Concert

Before the past couple of years, I could probably count on one hand the concerts I’ve attended:

  • Steve Miller Band at the Houston Livestock Show and Rodeo in high school, featuring underwear-bearing and panty-throwing middle-aged women

  • A clenched-jawed, violently hungover 21st birthday gift to a roadhouse to see Randy Rogers

  • Sister Hazel at Fort Worth’s Main St. Arts Festival

  • The LA Phil at the Hollywood Bowl, twice — once under the charismatic Bramwell Tovey and once under the venerable John Williams

I’m surely missing some, though surely I’d have no need to incorporate toes for an accurate number. Concert attendance remained an uncommon enough event that most of them stand out, and most were undertaken at a once-every-few-years cadence.

Why? Part of me thinks the vast majority of artists sound better when recording music in a controlled studio environment. Partly it’s the noisy, crowded environment, anathema to an introvert. Partly cause I just didn’t get it – why would you go to a chaotic, live, possibly lower-quality event where everyone is singing or yelling, when you could listen to an album with a good pair of headphones and catch all the nuances in the recording?

Partly it’s the simple fact that I like music, but I am probably in the midpoint or lower of music appreciators. Music will move me emotionally and has been the soundtrack to my life like any normie, but I certainly don’t have the range or depth of interest to separate me from a passionate fan or proper artist.

If anything, my relationship to music has cooled over the past few years. This grief journey, which has led to being emotionally open to new experiences, also coincided with developments like owning newer vehicles that don’t even have a CD deck anymore – gasp! Forced to enter the era of compressed streaming audio, I’ve enjoyed indie radio stations and discovering new music but became more likely to treat music as background noise rather than an album to be experienced.

Which naturally leads me to Albert Camus.


In a recent piece, philosopher Sean Illing explains the dangers of living in a society that elevates abstraction over experience. He references Camus’ post-WWII concerns about hazards inherent to abstractive ideologies and the resultant spiral to political nihilism. Particularly incisive is his observation that nihilism doesn’t necessary refer to believing in nothing, but to refusing to believe in the world as it is. Nihilism is despair. But he also elucidates how braving those hazards can lead to sharing some of the noblest human bonds.

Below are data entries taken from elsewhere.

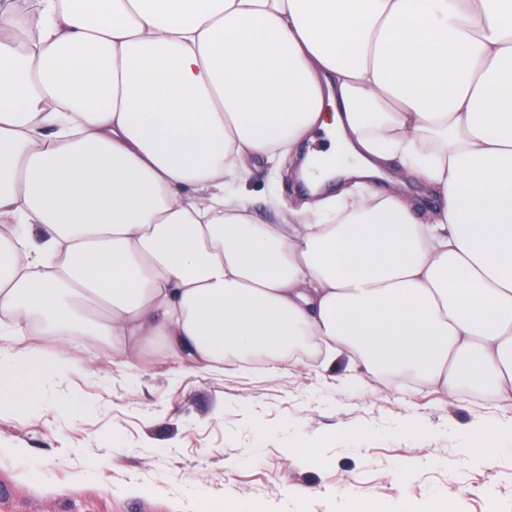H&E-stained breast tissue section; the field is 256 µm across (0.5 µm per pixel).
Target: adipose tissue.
<instances>
[{"mask_svg": "<svg viewBox=\"0 0 512 512\" xmlns=\"http://www.w3.org/2000/svg\"><path fill=\"white\" fill-rule=\"evenodd\" d=\"M263 162L315 192L258 218ZM32 313L130 368L310 349L511 405L512 0H0V335ZM73 369L0 350V406ZM509 448L507 416L463 437ZM401 179L404 181V191L415 200L417 211L420 214H425L435 202L433 194L426 189L425 185L415 179L409 177H402Z\"/></svg>", "mask_w": 512, "mask_h": 512, "instance_id": "ef3b65f1", "label": "adipose tissue"}]
</instances>
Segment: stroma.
<instances>
[{
    "instance_id": "stroma-1",
    "label": "stroma",
    "mask_w": 512,
    "mask_h": 512,
    "mask_svg": "<svg viewBox=\"0 0 512 512\" xmlns=\"http://www.w3.org/2000/svg\"><path fill=\"white\" fill-rule=\"evenodd\" d=\"M19 342L66 348L77 368L48 379L26 415L0 416V512H175L197 490L240 512H358L367 503L376 512H432L438 503L512 512V456L486 464L460 450L459 433L496 413L481 397L457 400L439 387L403 393L382 379L368 392L344 389L343 365L318 359L271 377L260 366L164 364L149 348L133 372L76 336ZM63 398L70 407L61 411ZM412 418L438 431L430 449L402 434ZM312 437L332 442L320 469L290 454ZM426 453L437 467L396 478L397 464ZM133 480L142 495L126 492Z\"/></svg>"
}]
</instances>
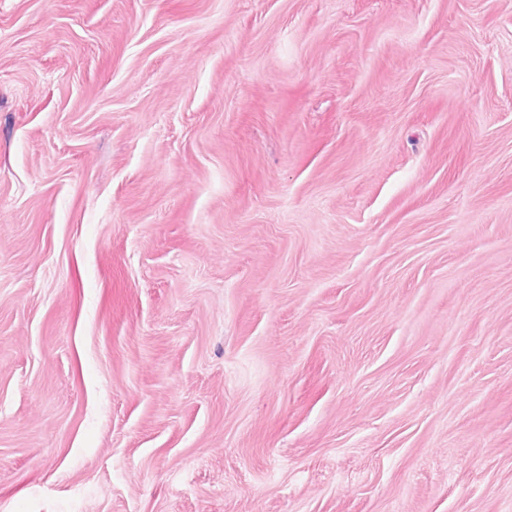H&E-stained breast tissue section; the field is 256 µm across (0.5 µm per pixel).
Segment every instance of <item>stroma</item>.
I'll return each mask as SVG.
<instances>
[{
	"label": "stroma",
	"mask_w": 512,
	"mask_h": 512,
	"mask_svg": "<svg viewBox=\"0 0 512 512\" xmlns=\"http://www.w3.org/2000/svg\"><path fill=\"white\" fill-rule=\"evenodd\" d=\"M0 512H512V0H0Z\"/></svg>",
	"instance_id": "35a3bbf8"
}]
</instances>
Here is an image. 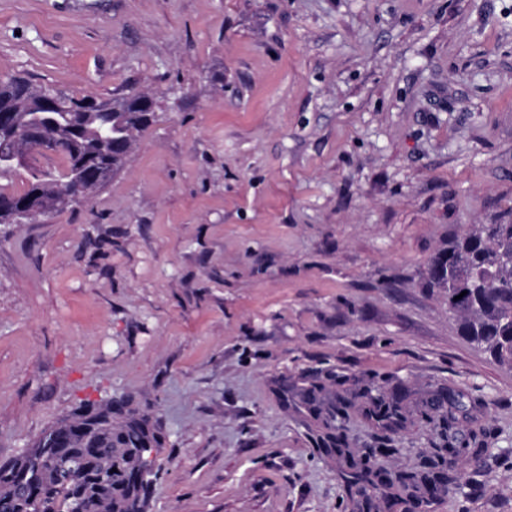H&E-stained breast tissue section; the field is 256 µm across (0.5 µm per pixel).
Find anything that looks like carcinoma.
Listing matches in <instances>:
<instances>
[{"label":"carcinoma","instance_id":"cac0c4a2","mask_svg":"<svg viewBox=\"0 0 512 512\" xmlns=\"http://www.w3.org/2000/svg\"><path fill=\"white\" fill-rule=\"evenodd\" d=\"M34 85L17 76H0V112L14 113L13 123L0 127V178L12 174L22 162L13 157L17 141L27 143L42 131L51 136V153L63 161L60 169L42 168L35 151L28 180L47 176L44 192L55 194L74 177V170L89 167L118 172L125 164L136 134L160 118L158 100L136 107L124 99L107 102L88 95H71L49 86L62 104L54 112L34 109ZM512 224H473L432 258L428 284L448 300V313L458 319V331L469 343L488 353L497 363L512 368ZM466 295H461V292ZM461 299H456V296ZM120 400L81 403L65 420L46 428L32 447L0 463V512H40L47 504L54 512H141L142 495L151 484L146 479V452L156 447L157 436L147 419L126 410L119 429L113 414ZM373 414L382 421L400 415L398 402L370 397ZM463 441L446 436L437 449L433 472L390 475L382 465L368 460L357 464L353 484L370 485L375 494L395 484L430 493L447 491L453 481Z\"/></svg>","mask_w":512,"mask_h":512}]
</instances>
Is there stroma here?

Like Frankl’s logotherapy, Camus posits that there is a certain solace amid horror, be it disease or war or disaster – any horror sufficient to forge necessary community among calamity. Right now, that could mean we share outrage at the plight of Ukraine, or a coursing pandemic, or for Uvalde, but…we share. Being together in that resistance – that defiance – for something better is a collective bond with your fellow citizens, our fellow human beings.

“The problem is that solidarity often slips away in the mechanics of everyday life. But the empathy and love fueling that desire to help in a crisis is a constant possibility.”

And that possibility is a choice we can choose to make every day. Within that choice is the lens we will use to see our world: defiant optimism or ideological pessimism. Or to paraphrase Camus: optimism is to resist despair.

Which naturally brings me to Garth Brooks.


The day before Garth’s literally earth-shaking concert at LSU’s Tiger Stadium, I probably could’ve been convinced to give my tickets to a deserving pair. They were a cherished gift, but hey – it’s just a concert. I don’t really go to concerts.

Fortunately, nobody asked, so I went in expecting merely a pleasant experience in a hallowed location. But before Callin’ Baton Rouge tipped the campus seismograph, 102,000 of my colleagues gave me a revelation. As did Garth. Some residue of self-consciousness had obscured it until then, but all those people were there to sing songs with him, and he was there to listen to them sing. The point of the concert was to be there together.

Hello, Samantha dear.

Reflecting on why I was so emotionally moved by a community singalong, it occurred to me that for an admitted word dork, it hadn’t occurred to me before that “community” etymologically refers to together-service: one voice among many, among 102,000, but singing one song.


On the drive home, I stopped to visit Menachim Aveilim, the cemetery in Lafayette where my dad rests. The grass has grown over the gravesite. The dirt is level. It looks like it belongs there, not like a fresh maiming of Earth. It is a scabbed-over wound; the healing is underway. For the first time since his interment, I did not cry when standing above my father’s grave.

I visited during the ongoing Festival International de Louisiane, a music and arts festival. Amid the drizzle of a spring shower and poncho-muffled voices of the gathering celebrants, the sounds of fiddles and gospel choirs drifted through the raindrops.